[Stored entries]
====

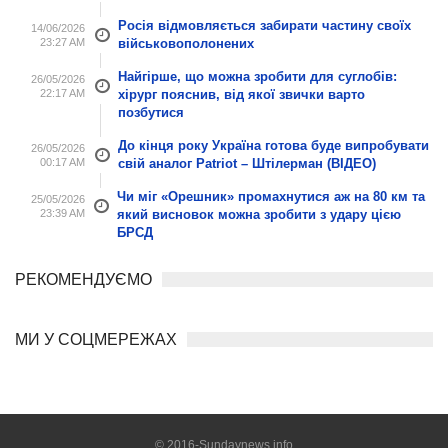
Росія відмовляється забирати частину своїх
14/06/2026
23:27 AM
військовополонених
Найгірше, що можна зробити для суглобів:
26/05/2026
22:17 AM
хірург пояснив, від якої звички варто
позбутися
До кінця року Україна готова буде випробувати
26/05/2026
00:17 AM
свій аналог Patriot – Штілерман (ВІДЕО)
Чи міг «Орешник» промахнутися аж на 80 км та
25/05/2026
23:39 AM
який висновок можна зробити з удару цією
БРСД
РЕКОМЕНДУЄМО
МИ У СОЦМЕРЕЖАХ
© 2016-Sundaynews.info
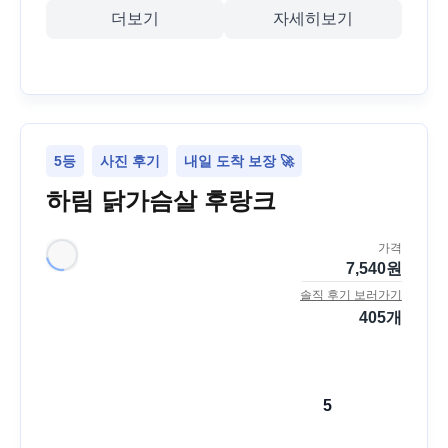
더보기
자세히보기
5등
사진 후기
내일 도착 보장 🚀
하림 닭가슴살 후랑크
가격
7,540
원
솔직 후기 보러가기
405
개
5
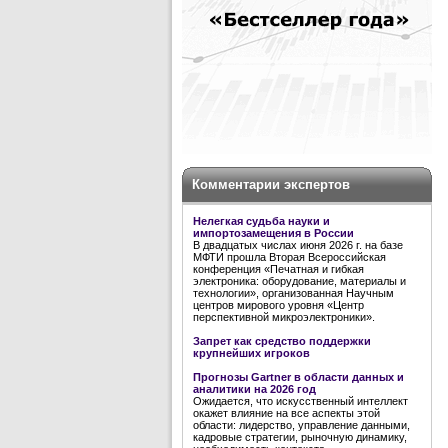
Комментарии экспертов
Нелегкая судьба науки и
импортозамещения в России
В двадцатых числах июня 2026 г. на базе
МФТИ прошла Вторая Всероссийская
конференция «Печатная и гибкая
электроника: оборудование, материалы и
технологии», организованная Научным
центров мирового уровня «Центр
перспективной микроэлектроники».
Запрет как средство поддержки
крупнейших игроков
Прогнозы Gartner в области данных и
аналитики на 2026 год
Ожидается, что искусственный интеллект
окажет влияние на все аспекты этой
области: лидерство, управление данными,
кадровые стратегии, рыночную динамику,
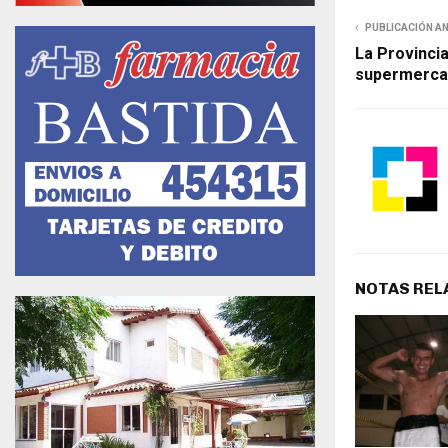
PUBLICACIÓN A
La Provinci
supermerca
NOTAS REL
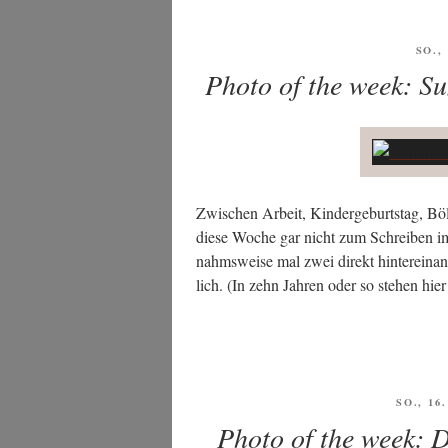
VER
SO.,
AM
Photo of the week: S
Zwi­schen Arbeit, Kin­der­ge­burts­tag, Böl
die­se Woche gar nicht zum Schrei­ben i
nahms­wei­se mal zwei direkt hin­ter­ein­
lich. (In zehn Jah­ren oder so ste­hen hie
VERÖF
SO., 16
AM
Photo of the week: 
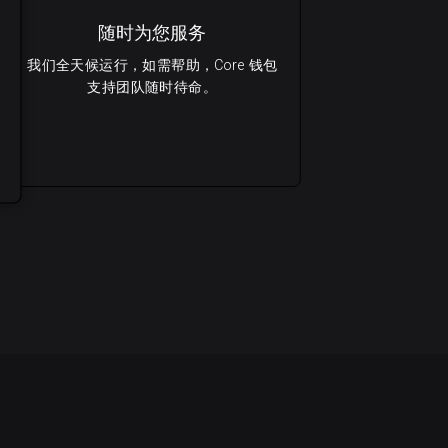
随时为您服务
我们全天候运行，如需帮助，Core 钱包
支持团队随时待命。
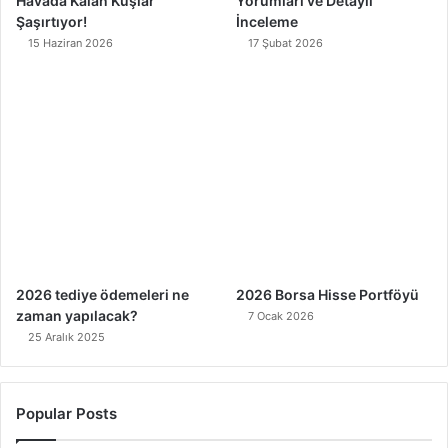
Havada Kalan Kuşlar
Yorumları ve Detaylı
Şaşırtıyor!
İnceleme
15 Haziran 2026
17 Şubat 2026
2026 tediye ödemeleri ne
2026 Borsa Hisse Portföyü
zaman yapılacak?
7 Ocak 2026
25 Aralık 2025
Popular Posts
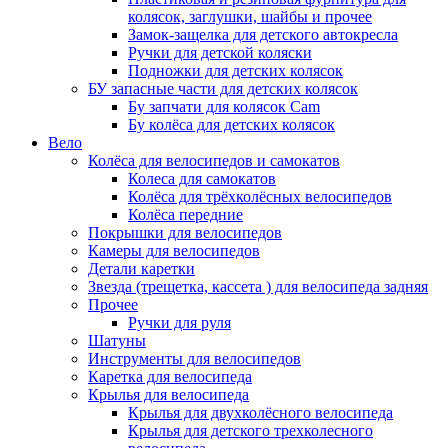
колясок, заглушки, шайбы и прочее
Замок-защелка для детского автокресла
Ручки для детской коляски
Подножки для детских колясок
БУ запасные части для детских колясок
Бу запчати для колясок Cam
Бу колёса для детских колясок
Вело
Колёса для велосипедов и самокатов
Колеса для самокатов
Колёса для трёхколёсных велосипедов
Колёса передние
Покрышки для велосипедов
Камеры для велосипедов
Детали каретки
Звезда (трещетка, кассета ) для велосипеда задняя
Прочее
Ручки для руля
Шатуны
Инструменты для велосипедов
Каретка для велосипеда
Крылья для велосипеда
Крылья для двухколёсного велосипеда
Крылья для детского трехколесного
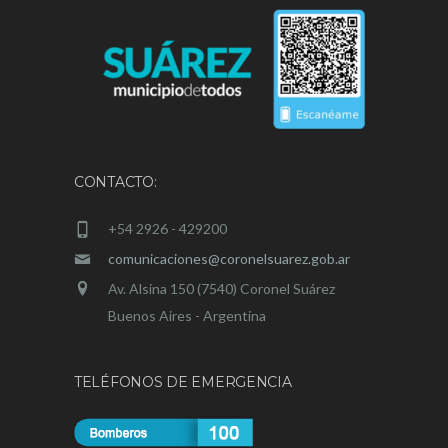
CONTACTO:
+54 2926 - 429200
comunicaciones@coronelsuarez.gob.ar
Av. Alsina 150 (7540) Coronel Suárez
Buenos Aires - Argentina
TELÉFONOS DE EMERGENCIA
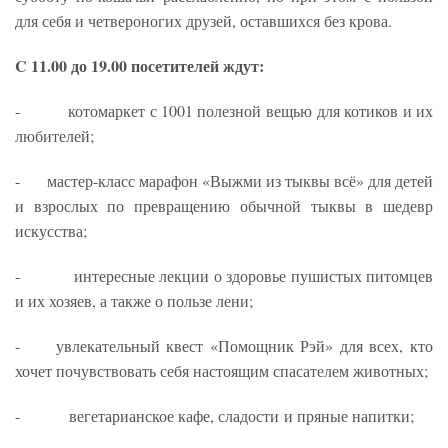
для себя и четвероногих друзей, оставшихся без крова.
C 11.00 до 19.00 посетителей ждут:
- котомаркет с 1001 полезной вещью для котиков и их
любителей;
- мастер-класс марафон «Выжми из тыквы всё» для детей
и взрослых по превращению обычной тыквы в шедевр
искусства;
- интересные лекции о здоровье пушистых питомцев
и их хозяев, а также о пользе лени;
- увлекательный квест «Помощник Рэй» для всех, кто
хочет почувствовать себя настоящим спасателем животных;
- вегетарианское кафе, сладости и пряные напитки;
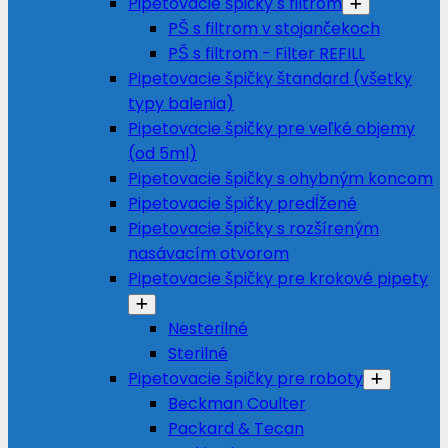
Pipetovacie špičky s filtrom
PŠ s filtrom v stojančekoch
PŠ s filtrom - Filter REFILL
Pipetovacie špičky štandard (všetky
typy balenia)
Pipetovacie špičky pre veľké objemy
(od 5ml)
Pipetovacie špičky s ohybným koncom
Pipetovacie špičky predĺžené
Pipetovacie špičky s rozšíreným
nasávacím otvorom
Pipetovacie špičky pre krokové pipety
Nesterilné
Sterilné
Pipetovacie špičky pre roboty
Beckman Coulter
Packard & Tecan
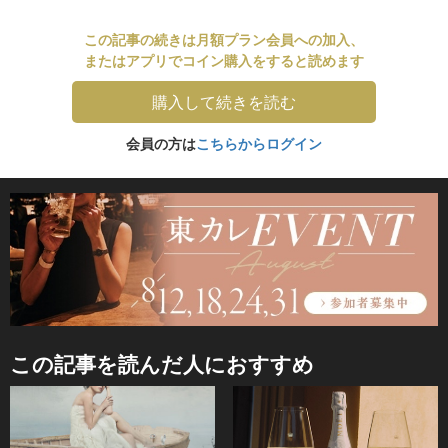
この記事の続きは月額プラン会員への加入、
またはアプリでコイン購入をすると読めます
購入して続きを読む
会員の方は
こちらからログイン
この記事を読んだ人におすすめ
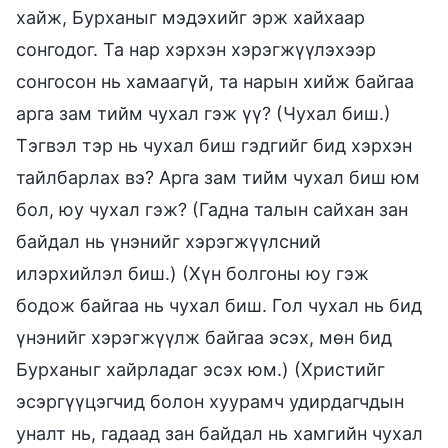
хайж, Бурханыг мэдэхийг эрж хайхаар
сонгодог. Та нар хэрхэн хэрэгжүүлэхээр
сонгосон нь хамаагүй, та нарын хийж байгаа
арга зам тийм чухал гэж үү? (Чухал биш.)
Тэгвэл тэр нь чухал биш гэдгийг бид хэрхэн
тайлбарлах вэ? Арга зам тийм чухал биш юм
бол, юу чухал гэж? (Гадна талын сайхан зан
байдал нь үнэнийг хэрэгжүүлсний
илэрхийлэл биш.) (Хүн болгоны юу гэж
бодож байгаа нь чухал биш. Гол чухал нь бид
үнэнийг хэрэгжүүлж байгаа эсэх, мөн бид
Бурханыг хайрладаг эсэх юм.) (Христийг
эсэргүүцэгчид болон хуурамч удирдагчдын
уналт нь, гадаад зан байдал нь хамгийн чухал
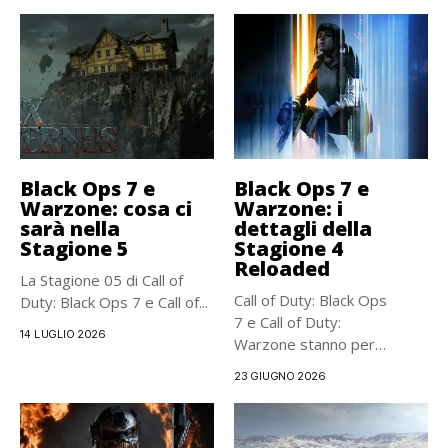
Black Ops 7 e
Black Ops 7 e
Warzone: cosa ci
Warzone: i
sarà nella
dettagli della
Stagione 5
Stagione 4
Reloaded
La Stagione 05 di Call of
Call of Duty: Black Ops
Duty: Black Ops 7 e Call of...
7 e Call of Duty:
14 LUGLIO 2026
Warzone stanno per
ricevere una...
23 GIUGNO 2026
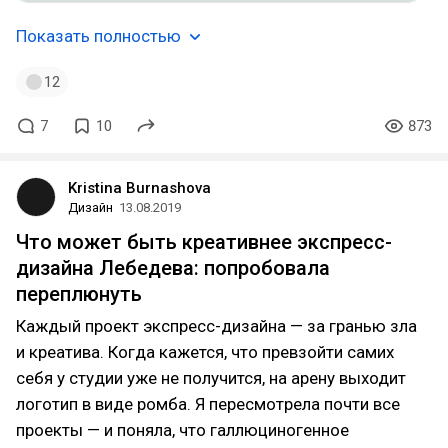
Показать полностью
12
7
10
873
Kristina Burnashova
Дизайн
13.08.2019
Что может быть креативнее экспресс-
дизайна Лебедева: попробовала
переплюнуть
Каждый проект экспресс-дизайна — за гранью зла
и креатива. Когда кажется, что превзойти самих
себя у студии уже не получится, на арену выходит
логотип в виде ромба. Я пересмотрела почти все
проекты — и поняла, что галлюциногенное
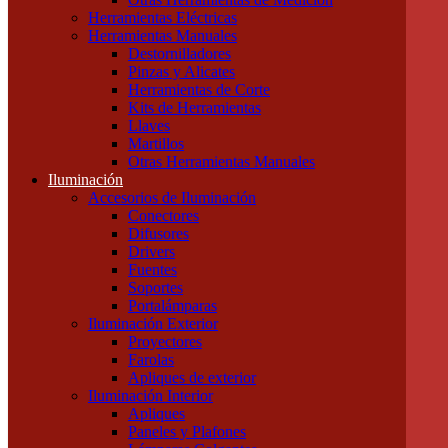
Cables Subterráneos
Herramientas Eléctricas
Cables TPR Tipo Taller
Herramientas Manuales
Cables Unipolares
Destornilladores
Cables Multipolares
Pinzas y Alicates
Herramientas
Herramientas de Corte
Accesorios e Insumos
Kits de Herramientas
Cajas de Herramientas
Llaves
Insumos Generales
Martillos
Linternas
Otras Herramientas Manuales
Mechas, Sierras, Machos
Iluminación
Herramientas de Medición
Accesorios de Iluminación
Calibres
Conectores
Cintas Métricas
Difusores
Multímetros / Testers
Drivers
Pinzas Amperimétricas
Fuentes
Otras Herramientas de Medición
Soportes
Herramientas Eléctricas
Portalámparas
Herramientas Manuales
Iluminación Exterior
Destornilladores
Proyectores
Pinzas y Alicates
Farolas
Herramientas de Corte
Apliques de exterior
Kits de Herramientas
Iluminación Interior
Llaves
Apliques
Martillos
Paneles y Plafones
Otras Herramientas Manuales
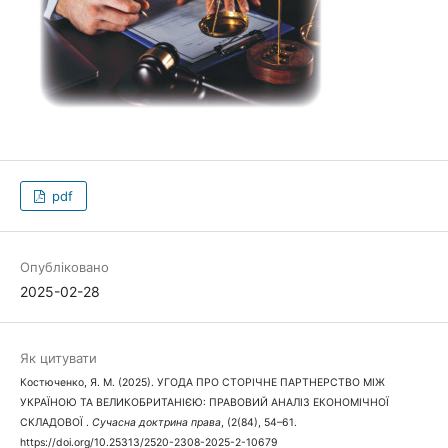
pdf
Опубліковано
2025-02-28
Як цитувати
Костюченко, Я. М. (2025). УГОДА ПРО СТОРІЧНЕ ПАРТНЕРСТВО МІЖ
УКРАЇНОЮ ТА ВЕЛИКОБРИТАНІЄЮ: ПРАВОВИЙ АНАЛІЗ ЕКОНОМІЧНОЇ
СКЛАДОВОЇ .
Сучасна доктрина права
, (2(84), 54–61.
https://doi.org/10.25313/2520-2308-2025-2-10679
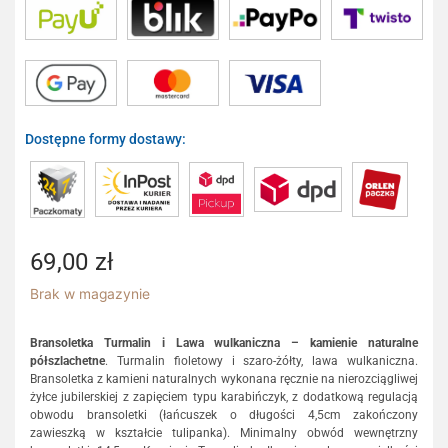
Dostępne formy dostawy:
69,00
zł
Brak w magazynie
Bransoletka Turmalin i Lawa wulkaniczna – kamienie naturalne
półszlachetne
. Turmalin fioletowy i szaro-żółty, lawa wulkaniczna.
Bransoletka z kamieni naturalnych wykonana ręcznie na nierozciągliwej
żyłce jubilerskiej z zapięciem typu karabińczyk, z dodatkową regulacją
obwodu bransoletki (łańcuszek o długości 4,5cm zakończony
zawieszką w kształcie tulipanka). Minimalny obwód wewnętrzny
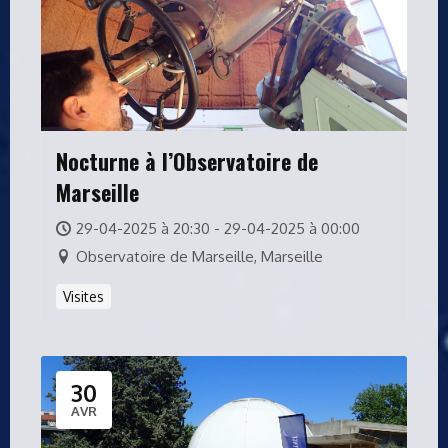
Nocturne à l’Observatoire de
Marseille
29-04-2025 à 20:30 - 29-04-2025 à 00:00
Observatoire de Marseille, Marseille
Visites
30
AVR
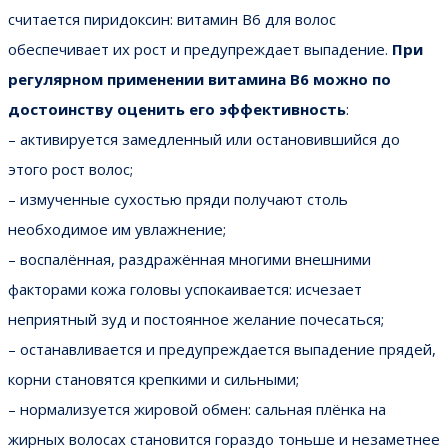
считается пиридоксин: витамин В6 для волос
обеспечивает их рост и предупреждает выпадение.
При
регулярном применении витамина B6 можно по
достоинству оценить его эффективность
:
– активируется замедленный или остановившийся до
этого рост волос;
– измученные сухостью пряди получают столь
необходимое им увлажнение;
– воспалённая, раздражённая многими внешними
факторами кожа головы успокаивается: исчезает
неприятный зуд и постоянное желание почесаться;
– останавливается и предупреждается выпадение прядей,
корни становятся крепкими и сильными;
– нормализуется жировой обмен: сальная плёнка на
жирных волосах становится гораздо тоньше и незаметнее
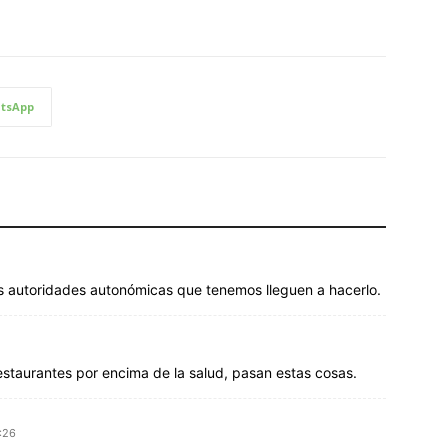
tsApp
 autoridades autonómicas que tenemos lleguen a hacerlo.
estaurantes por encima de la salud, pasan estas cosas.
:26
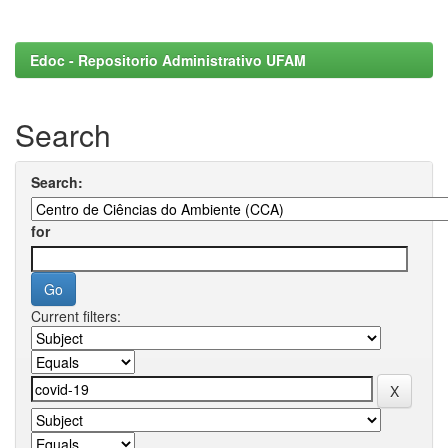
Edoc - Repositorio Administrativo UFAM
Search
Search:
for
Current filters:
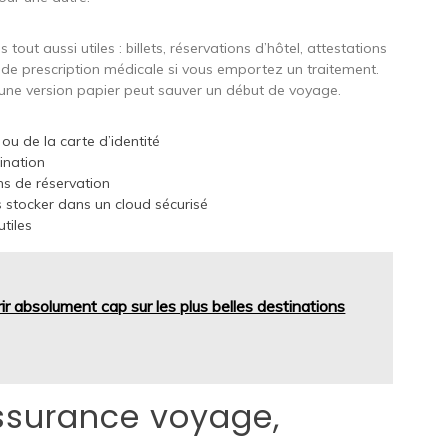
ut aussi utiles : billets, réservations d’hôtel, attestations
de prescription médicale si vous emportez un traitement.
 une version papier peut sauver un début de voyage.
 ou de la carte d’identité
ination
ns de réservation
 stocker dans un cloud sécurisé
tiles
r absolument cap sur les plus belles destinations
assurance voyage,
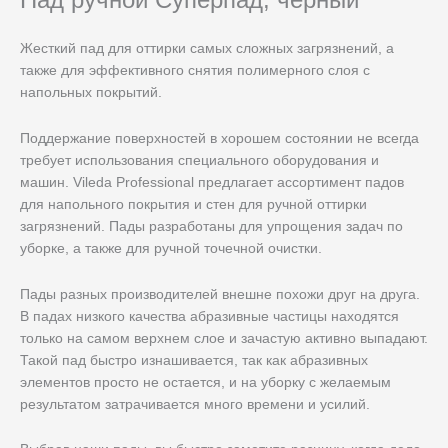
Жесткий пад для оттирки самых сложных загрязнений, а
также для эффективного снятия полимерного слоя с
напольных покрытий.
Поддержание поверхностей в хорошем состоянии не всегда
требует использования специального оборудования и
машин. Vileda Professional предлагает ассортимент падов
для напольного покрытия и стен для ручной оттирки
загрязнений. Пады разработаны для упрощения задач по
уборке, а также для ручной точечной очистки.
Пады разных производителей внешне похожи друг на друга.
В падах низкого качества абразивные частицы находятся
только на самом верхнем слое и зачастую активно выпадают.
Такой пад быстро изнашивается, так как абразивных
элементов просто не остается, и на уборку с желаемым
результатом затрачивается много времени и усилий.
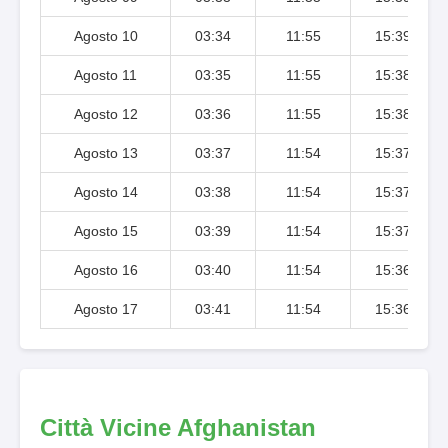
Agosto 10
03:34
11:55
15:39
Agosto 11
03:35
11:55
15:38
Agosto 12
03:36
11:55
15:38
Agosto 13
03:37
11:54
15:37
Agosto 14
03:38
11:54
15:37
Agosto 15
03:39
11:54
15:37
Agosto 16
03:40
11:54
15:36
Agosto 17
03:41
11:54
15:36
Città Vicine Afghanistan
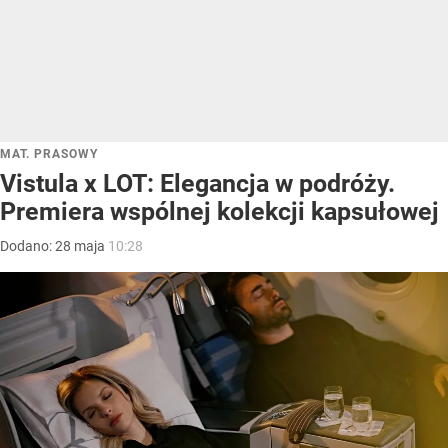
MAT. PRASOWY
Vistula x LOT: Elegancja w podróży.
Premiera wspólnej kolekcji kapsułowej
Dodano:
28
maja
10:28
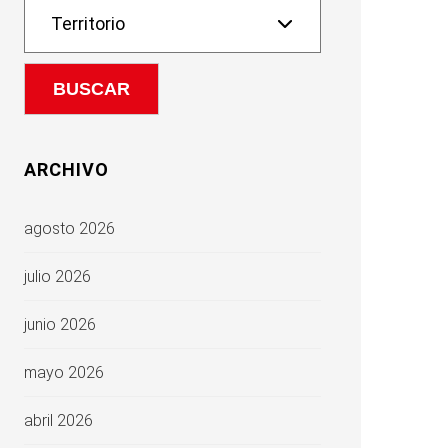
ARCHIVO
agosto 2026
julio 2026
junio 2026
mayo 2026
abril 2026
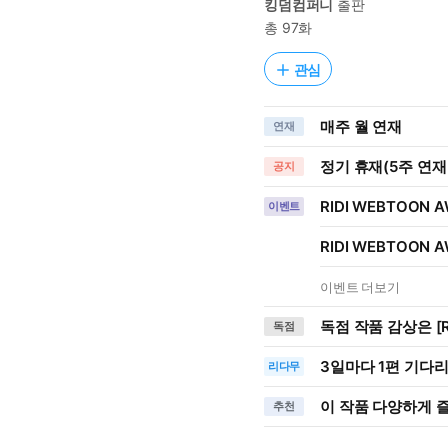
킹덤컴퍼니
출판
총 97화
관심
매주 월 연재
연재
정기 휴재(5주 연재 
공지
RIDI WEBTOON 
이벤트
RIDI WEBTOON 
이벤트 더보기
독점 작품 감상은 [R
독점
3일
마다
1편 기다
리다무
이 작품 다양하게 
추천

====

### Problem requirements
Work through the records above and count the lines that hold the string "Marseille". Please give only that figure.

### Exercise solution
2